NUP98-fusion proteins bind to DNA, along with other proteins that have been implicated in leukemia, such as the lysine methyltransferase 2A (KMT2A) protein and its binding partner Menin. We found that treatment of NUP98-r AML with a drug that blocks the protein-protein interaction between Menin and KMT2A can halt leukemia progression and force leukemia cells to undergo differentiation, a process whereby they adopt features of a mature white blood cell and lose their cancer potential. As a result of our work, clinical trials of Menin-KMT2A inhibitors now include patients with NUP98-r AML. While our discovery may soon transform the treatment of NUP98-r AML, we recognize that combination therapy is essential for cure. The goal of this proposal is to understand whether combination therapy targeting epigenetic regulators that are essential for leukemia cell survival can improve treatment of NUP98-r AML.

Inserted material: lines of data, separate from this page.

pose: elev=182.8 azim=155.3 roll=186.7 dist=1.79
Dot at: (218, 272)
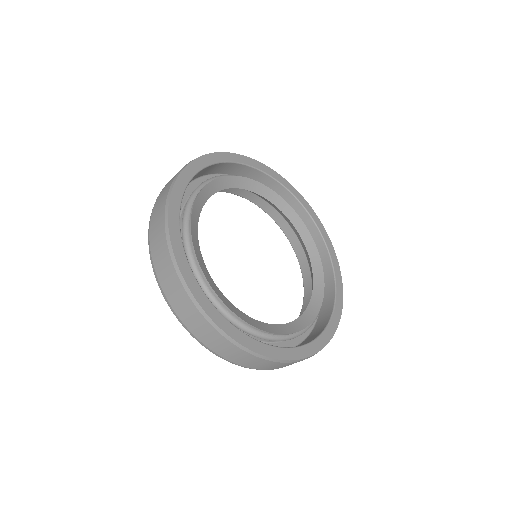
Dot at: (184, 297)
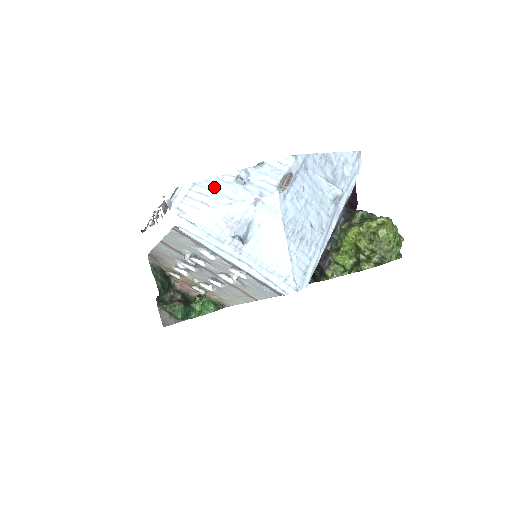
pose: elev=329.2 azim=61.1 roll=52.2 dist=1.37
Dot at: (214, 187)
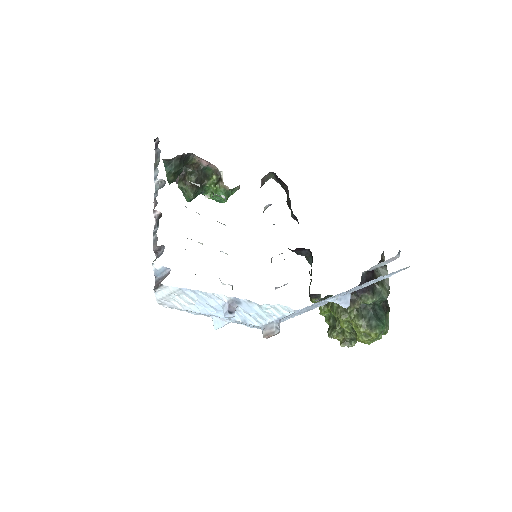
Dot at: (200, 298)
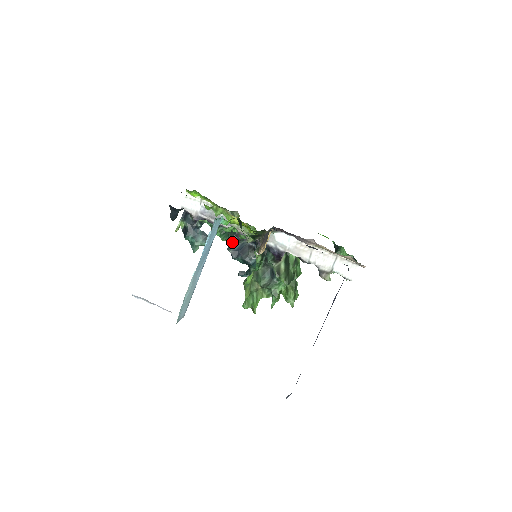
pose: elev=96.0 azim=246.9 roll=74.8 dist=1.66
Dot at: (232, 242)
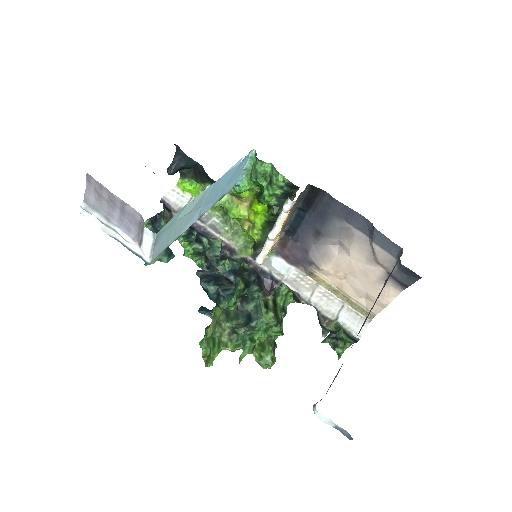
Dot at: (205, 266)
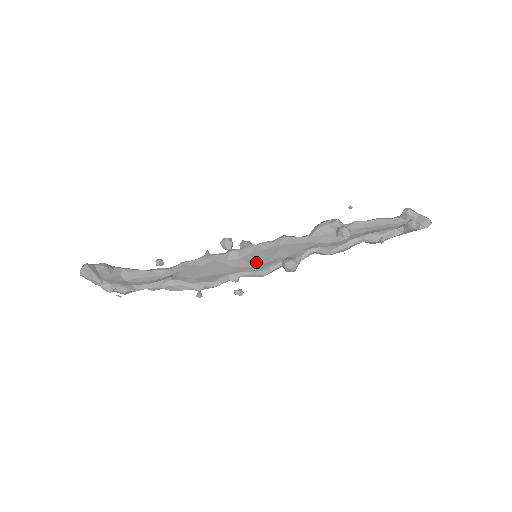
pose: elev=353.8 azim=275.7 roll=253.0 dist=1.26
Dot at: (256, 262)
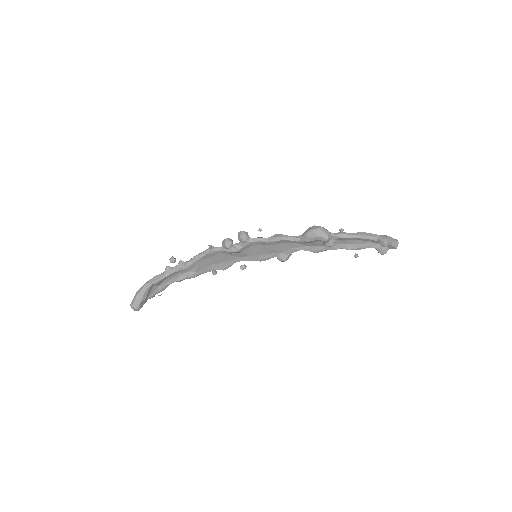
Dot at: (255, 254)
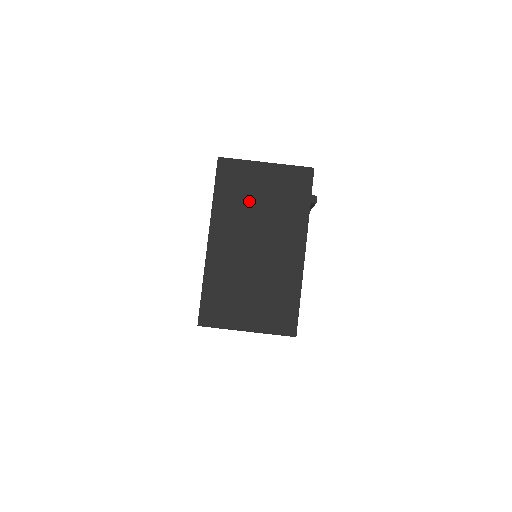
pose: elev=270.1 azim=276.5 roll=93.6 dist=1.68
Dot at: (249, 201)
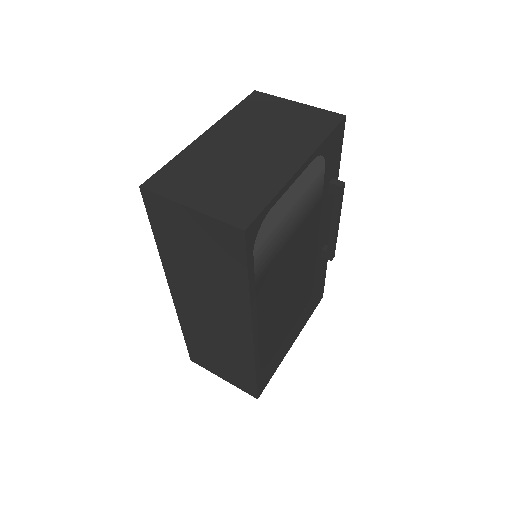
Dot at: (265, 120)
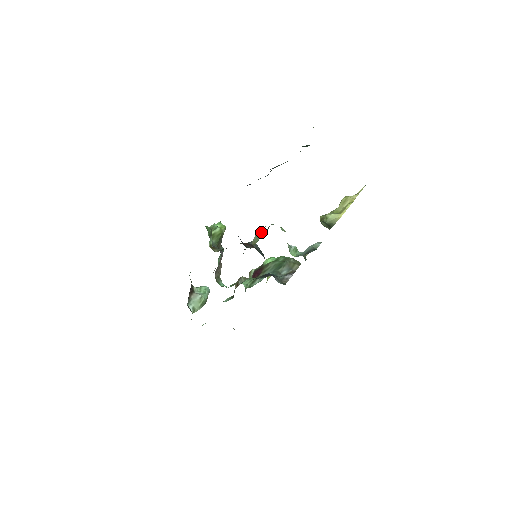
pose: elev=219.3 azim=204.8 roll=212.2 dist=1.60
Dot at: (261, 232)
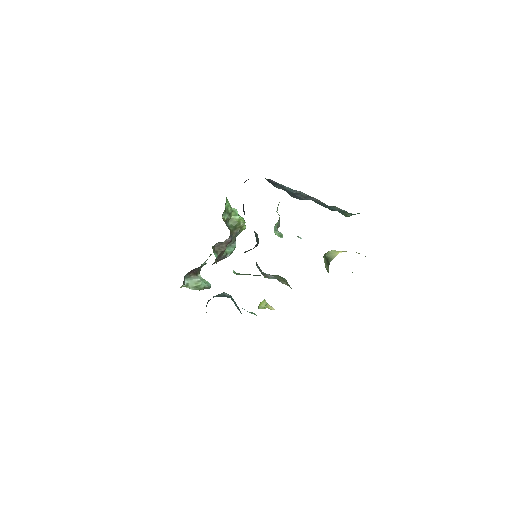
Dot at: occluded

Using functional genomics, we have identified chromatin complexes that regulate critical cancer promoting genes (oncogenes) that promote self-renewal and prevent differentiation of leukemia cells. Our recent work suggests that combination therapy targeting these complexes may be an effective treatment in NUP98-r AML. The results of our studies will help us understand the biologic mechanisms that drive NUP98-r leukemia, while informing better, safer therapies for children with this aggressive form of AML.